START SUPPLIED DATA

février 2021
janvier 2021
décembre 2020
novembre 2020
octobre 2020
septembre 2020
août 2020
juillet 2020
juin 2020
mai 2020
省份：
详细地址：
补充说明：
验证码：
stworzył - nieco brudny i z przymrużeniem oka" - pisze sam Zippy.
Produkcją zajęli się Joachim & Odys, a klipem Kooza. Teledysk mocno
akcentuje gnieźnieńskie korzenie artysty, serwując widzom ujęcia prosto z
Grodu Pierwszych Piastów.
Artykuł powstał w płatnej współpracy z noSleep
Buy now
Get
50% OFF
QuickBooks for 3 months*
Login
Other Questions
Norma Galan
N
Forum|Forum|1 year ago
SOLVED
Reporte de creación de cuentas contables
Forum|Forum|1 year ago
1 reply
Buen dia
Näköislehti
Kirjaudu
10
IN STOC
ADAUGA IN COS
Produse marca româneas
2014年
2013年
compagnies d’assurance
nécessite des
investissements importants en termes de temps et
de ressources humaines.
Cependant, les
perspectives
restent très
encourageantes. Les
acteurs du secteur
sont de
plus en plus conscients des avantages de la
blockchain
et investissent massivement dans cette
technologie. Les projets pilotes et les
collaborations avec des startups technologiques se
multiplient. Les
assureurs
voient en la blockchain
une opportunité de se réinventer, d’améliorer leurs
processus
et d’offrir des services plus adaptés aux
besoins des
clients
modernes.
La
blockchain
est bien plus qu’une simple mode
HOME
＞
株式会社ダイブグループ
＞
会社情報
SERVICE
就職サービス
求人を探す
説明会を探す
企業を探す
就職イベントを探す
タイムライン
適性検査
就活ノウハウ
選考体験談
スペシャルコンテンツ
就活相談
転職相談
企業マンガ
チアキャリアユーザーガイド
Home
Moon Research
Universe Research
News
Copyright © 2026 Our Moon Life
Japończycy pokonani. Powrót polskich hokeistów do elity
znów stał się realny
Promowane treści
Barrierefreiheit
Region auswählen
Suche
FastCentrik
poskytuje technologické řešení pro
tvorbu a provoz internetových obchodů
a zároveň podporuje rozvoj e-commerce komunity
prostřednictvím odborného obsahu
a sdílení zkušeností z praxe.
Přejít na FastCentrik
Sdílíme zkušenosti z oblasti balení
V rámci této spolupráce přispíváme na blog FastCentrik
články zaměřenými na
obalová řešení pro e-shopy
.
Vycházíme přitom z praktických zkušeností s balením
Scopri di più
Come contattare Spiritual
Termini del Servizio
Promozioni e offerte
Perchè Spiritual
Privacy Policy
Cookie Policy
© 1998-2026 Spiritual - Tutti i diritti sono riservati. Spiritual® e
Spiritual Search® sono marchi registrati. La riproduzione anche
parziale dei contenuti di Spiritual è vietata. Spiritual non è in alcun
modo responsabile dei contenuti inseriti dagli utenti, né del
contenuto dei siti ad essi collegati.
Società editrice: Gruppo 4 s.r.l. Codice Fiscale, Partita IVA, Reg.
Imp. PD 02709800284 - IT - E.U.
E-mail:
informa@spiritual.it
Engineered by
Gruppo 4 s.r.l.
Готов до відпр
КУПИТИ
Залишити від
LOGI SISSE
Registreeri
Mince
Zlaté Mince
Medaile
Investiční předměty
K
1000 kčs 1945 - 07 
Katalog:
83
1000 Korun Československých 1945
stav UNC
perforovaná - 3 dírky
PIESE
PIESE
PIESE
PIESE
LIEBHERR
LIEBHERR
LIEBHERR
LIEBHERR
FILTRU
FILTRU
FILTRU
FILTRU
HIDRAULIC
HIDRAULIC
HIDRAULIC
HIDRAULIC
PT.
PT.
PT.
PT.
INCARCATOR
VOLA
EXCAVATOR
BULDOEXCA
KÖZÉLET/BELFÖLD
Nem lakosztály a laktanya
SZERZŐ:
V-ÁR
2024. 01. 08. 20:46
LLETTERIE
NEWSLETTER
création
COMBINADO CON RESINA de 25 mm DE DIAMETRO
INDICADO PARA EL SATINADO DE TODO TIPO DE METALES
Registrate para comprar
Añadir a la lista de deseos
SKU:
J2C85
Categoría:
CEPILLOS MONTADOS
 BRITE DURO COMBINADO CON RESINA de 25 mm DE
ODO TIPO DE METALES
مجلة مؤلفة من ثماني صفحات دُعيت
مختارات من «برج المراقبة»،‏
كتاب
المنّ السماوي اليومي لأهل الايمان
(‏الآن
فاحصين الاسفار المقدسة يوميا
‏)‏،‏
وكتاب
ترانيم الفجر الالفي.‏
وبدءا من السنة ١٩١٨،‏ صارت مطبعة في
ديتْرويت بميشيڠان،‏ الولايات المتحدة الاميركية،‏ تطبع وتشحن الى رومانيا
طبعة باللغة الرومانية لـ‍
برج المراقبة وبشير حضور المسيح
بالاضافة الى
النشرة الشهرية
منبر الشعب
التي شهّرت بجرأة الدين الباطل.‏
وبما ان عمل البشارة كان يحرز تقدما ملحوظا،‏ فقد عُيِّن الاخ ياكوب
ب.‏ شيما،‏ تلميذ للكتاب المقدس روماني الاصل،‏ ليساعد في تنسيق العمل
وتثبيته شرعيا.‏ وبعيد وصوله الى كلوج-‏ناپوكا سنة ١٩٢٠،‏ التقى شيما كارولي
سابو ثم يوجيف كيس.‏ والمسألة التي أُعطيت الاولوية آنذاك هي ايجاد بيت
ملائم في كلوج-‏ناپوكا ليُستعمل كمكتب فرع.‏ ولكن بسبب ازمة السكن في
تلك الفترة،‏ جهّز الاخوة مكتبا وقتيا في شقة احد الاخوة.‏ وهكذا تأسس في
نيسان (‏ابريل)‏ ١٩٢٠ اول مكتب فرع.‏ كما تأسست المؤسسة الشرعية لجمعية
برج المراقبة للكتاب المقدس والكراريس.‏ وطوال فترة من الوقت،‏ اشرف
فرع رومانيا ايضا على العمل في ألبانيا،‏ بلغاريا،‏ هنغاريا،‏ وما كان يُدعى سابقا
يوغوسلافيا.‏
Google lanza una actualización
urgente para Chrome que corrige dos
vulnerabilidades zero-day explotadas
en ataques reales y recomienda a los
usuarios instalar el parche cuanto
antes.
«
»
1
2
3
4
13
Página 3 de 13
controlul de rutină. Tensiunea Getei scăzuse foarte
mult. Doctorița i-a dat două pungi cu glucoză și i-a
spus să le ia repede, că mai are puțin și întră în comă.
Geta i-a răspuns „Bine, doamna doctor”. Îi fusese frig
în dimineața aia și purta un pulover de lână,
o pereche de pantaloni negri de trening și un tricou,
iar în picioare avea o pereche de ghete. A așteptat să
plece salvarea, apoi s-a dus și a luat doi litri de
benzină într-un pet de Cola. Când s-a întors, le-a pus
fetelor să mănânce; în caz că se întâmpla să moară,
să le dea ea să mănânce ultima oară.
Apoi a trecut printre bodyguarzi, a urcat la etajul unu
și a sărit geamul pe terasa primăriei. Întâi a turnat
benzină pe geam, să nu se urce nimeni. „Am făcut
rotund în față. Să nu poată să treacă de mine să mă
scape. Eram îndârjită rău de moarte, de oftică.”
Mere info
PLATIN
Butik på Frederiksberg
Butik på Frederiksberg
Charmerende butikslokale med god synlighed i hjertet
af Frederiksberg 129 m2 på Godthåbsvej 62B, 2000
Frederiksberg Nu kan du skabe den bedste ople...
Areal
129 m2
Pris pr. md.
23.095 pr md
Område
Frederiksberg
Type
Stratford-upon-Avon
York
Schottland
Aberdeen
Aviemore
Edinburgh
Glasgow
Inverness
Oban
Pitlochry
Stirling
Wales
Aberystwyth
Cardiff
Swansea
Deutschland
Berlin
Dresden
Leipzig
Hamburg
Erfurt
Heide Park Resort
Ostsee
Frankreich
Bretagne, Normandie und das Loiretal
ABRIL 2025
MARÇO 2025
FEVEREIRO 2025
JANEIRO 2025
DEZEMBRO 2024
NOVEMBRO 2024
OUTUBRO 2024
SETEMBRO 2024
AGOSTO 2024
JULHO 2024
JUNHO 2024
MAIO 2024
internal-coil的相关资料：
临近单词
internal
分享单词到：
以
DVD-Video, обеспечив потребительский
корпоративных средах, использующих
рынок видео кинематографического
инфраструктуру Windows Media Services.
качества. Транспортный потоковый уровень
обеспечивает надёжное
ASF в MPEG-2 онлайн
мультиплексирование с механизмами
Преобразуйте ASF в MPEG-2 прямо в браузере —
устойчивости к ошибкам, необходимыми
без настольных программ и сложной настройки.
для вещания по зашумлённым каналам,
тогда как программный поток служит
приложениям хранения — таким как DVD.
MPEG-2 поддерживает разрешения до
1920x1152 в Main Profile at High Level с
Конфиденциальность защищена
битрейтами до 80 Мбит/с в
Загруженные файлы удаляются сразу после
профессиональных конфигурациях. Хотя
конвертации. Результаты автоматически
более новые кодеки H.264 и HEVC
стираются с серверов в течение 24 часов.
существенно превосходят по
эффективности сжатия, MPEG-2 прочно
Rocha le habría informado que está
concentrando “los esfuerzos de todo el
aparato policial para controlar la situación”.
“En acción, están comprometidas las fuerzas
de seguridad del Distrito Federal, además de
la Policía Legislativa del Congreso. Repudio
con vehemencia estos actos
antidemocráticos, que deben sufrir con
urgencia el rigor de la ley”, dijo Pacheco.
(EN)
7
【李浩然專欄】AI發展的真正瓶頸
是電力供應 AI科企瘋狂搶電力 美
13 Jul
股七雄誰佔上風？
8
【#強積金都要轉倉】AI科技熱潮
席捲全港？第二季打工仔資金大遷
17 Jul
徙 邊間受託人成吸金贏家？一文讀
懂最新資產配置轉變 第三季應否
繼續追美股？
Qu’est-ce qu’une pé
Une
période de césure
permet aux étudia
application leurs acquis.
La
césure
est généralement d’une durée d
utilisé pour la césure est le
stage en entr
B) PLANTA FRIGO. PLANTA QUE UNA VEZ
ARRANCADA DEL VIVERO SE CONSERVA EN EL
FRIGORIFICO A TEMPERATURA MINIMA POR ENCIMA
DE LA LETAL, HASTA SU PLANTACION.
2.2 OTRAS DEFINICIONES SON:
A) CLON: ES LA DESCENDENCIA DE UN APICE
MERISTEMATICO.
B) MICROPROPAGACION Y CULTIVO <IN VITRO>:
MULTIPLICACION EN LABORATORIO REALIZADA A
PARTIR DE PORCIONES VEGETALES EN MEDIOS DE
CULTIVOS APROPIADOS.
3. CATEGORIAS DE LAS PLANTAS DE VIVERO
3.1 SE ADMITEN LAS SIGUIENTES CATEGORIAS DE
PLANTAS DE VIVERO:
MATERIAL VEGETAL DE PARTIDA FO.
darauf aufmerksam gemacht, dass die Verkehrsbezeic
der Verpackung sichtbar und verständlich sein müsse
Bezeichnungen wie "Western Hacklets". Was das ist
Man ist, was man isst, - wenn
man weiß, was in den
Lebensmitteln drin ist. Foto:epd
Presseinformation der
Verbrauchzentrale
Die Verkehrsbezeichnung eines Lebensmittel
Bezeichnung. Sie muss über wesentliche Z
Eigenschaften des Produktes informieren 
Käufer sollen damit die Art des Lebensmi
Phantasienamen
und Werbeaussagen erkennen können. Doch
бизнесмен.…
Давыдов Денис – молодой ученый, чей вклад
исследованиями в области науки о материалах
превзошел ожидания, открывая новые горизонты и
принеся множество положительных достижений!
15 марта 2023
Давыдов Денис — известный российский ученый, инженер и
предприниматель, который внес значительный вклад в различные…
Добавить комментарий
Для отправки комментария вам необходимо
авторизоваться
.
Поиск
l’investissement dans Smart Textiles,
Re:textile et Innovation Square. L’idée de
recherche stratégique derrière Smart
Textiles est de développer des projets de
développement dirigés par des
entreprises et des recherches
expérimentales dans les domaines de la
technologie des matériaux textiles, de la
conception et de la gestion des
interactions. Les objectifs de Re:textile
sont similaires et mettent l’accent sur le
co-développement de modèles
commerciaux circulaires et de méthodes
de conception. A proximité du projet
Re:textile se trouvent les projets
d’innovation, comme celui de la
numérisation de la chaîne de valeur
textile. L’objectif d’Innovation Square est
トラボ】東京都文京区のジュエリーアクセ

END SUPPLIED DATA

INSTRUCTION –
Reproduce the data line for line, beginning with its first line and stopping after the line that contains "Produkcją zajęli się".

SOLUTION FOR THIS TASK –
février 2021
janvier 2021
décembre 2020
novembre 2020
octobre 2020
septembre 2020
août 2020
juillet 2020
juin 2020
mai 2020
省份：
详细地址：
补充说明：
验证码：
stworzył - nieco brudny i z przymrużeniem oka" - pisze sam Zippy.
Produkcją zajęli się Joachim & Odys, a klipem Kooza. Teledysk mocno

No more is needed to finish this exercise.